**Work to complete**
Emit the line that holds "immunohistochemical stain labels" and all lines following it through the end of the data, verbatim, and nothing else.

**Dataset records**
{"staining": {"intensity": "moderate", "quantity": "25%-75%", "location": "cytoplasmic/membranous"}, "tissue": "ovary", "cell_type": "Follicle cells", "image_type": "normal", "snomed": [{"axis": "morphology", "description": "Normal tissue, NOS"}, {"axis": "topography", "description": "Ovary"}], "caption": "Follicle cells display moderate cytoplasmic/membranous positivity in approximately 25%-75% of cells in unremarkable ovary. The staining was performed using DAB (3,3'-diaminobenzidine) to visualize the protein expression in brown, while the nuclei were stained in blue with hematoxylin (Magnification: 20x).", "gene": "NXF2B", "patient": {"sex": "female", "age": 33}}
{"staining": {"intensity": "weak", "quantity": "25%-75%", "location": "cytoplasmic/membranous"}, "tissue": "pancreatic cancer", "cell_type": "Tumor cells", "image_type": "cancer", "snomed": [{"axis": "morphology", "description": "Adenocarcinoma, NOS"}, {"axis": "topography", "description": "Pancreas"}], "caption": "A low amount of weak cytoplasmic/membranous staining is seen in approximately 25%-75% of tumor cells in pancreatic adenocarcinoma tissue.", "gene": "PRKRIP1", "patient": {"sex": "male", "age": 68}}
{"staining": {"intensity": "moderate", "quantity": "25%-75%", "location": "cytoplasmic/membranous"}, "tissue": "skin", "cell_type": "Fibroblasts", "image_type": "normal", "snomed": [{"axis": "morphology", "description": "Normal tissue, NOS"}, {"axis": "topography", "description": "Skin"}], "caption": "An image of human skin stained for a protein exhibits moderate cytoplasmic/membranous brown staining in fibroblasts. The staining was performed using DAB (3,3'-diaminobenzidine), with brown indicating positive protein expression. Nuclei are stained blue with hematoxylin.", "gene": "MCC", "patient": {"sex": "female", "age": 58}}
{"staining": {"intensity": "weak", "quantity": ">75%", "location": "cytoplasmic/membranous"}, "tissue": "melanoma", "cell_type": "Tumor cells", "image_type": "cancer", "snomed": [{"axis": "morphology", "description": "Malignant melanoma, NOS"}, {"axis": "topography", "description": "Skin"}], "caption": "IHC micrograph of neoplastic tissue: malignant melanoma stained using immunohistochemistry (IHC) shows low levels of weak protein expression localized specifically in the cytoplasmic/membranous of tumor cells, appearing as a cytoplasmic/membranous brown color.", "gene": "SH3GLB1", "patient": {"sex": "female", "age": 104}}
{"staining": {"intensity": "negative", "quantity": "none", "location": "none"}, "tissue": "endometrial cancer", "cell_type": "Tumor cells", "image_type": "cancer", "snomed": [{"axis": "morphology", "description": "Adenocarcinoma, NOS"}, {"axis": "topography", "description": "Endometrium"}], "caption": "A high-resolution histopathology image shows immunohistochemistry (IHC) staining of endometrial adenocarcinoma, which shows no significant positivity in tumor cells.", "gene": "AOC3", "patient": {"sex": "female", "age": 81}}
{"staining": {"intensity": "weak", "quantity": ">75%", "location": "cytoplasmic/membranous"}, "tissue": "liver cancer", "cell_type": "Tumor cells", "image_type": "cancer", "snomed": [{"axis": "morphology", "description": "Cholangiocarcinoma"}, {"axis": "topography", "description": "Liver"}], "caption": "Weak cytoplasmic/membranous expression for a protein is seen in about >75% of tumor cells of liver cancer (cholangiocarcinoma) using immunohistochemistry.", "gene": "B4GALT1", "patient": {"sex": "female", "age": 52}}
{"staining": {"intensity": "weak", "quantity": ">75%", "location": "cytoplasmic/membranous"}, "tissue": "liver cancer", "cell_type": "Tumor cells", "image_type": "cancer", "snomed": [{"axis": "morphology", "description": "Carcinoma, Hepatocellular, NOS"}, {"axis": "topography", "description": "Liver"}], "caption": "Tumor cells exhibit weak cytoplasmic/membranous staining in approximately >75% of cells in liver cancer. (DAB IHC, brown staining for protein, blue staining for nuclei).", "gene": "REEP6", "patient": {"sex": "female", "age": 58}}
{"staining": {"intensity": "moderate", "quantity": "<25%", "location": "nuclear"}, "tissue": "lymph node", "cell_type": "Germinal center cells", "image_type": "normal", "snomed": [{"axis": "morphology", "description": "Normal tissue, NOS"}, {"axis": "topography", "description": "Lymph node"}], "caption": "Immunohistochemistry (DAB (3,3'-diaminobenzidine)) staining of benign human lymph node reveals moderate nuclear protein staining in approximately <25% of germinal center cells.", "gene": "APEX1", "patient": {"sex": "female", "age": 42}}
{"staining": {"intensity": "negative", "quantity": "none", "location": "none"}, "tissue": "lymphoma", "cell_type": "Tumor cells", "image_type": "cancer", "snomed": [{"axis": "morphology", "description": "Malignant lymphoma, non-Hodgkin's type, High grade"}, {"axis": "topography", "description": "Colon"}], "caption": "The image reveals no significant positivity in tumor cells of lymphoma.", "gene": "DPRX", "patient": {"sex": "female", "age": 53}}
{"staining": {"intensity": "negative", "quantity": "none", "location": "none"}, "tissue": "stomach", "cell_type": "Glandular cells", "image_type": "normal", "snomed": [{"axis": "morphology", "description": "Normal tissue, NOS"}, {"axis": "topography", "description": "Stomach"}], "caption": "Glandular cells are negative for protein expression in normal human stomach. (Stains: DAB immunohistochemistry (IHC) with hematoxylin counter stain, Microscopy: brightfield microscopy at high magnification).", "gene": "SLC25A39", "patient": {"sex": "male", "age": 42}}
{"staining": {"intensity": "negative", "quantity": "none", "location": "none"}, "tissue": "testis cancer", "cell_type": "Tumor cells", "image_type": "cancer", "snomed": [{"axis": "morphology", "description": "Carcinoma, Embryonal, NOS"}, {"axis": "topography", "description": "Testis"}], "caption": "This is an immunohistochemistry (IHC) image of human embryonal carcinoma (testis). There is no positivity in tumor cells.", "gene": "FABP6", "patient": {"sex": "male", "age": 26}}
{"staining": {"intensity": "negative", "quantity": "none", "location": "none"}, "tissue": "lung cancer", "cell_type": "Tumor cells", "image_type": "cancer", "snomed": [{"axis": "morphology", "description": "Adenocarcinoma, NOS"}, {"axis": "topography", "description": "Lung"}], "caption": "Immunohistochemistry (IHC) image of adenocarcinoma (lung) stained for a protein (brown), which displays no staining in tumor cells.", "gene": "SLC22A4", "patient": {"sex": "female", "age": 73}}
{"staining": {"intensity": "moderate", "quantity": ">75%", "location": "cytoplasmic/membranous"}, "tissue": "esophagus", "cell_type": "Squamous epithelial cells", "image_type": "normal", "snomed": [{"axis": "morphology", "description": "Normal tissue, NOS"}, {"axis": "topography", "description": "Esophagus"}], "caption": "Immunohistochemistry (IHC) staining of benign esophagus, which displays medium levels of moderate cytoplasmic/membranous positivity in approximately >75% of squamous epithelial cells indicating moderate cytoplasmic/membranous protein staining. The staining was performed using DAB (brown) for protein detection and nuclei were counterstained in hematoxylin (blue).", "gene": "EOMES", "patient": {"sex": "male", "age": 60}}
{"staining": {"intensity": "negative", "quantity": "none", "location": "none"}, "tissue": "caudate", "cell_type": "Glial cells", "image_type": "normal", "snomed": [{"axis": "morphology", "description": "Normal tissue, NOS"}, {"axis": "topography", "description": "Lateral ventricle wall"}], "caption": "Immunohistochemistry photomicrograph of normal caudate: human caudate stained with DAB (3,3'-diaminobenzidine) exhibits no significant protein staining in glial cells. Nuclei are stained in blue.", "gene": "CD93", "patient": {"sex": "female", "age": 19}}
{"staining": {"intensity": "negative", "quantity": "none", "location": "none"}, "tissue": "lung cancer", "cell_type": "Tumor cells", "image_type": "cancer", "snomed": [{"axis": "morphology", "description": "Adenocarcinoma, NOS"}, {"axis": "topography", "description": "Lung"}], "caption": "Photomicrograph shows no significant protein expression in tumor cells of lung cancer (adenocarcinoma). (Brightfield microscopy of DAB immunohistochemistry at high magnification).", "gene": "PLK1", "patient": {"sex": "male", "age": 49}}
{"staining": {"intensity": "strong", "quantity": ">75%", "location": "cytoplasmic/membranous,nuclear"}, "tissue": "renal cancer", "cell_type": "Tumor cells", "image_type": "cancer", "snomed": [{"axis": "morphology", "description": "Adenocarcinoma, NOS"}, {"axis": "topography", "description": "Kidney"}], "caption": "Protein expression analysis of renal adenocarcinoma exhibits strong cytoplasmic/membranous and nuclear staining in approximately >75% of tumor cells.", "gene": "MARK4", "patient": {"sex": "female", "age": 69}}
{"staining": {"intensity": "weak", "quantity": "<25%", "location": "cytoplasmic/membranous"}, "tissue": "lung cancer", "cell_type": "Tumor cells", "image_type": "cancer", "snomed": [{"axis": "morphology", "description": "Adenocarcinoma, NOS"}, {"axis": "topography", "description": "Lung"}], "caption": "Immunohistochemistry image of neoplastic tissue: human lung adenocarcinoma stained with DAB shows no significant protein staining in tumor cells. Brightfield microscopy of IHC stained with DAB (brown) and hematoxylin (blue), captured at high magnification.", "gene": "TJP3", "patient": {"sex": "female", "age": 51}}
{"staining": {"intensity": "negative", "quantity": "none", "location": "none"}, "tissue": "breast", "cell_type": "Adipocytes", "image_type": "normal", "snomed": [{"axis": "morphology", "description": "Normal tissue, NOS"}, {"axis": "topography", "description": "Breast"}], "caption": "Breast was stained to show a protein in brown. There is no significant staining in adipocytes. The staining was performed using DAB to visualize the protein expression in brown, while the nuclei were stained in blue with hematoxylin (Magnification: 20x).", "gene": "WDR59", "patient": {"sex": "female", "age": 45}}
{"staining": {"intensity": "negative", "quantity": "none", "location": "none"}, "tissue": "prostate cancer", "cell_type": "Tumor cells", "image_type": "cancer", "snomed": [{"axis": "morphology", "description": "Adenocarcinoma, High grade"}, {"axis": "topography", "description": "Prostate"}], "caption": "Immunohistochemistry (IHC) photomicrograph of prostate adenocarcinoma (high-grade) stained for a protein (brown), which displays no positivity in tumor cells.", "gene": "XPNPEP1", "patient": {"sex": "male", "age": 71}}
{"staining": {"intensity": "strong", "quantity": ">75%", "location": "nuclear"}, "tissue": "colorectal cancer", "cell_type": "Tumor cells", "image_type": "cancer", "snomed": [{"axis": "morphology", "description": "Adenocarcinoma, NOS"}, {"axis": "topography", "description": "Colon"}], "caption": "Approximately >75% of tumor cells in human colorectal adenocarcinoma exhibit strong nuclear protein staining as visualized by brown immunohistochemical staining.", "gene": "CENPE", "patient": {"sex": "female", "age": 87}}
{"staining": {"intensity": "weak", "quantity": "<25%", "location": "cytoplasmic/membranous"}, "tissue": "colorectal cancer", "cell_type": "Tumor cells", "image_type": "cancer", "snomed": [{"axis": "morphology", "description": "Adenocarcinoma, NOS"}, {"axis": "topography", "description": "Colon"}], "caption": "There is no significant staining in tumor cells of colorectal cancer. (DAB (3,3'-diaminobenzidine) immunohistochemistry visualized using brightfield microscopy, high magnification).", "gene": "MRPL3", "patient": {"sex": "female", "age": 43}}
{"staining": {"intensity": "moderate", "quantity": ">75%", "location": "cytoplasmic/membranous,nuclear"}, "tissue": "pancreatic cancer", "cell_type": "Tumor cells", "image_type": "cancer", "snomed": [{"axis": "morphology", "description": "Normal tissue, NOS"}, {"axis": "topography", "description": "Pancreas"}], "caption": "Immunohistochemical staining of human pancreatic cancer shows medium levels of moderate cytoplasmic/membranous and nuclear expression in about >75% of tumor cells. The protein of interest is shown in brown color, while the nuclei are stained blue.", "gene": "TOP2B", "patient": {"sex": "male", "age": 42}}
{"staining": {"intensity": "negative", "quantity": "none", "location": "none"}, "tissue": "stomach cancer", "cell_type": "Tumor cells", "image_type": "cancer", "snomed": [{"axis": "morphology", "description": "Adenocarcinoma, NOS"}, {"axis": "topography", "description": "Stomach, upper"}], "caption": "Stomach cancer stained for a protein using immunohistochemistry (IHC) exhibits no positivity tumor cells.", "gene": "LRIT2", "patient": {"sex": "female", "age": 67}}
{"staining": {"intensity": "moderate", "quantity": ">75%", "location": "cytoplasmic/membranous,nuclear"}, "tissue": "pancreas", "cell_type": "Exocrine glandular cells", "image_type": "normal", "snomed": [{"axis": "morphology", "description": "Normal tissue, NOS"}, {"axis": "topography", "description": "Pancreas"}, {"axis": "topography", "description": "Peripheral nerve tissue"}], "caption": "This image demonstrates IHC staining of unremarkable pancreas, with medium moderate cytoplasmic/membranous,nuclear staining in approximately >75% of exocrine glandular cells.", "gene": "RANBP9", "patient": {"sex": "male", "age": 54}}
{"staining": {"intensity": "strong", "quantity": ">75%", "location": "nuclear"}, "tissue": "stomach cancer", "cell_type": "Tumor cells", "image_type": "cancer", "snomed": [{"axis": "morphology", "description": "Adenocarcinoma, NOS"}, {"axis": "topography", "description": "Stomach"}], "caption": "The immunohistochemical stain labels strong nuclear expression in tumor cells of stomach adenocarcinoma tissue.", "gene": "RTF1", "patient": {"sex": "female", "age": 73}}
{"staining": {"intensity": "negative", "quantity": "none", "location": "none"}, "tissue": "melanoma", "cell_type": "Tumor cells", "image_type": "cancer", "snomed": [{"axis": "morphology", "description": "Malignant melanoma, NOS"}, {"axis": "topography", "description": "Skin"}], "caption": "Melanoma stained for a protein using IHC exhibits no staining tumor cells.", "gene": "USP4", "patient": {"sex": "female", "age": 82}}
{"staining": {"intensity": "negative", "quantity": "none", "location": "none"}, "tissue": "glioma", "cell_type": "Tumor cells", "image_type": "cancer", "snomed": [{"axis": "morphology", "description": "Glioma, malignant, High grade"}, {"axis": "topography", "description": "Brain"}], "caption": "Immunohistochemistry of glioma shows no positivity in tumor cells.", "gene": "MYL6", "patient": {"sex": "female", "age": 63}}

**Result for this exercise**
{"staining": {"intensity": "strong", "quantity": ">75%", "location": "nuclear"}, "tissue": "stomach cancer", "cell_type": "Tumor cells", "image_type": "cancer", "snomed": [{"axis": "morphology", "description": "Adenocarcinoma, NOS"}, {"axis": "topography", "description": "Stomach"}], "caption": "The immunohistochemical stain labels strong nuclear expression in tumor cells of stomach adenocarcinoma tissue.", "gene": "RTF1", "patient": {"sex": "female", "age": 73}}
{"staining": {"intensity": "negative", "quantity": "none", "location": "none"}, "tissue": "melanoma", "cell_type": "Tumor cells", "image_type": "cancer", "snomed": [{"axis": "morphology", "description": "Malignant melanoma, NOS"}, {"axis": "topography", "description": "Skin"}], "caption": "Melanoma stained for a protein using IHC exhibits no staining tumor cells.", "gene": "USP4", "patient": {"sex": "female", "age": 82}}
{"staining": {"intensity": "negative", "quantity": "none", "location": "none"}, "tissue": "glioma", "cell_type": "Tumor cells", "image_type": "cancer", "snomed": [{"axis": "morphology", "description": "Glioma, malignant, High grade"}, {"axis": "topography", "description": "Brain"}], "caption": "Immunohistochemistry of glioma shows no positivity in tumor cells.", "gene": "MYL6", "patient": {"sex": "female", "age": 63}}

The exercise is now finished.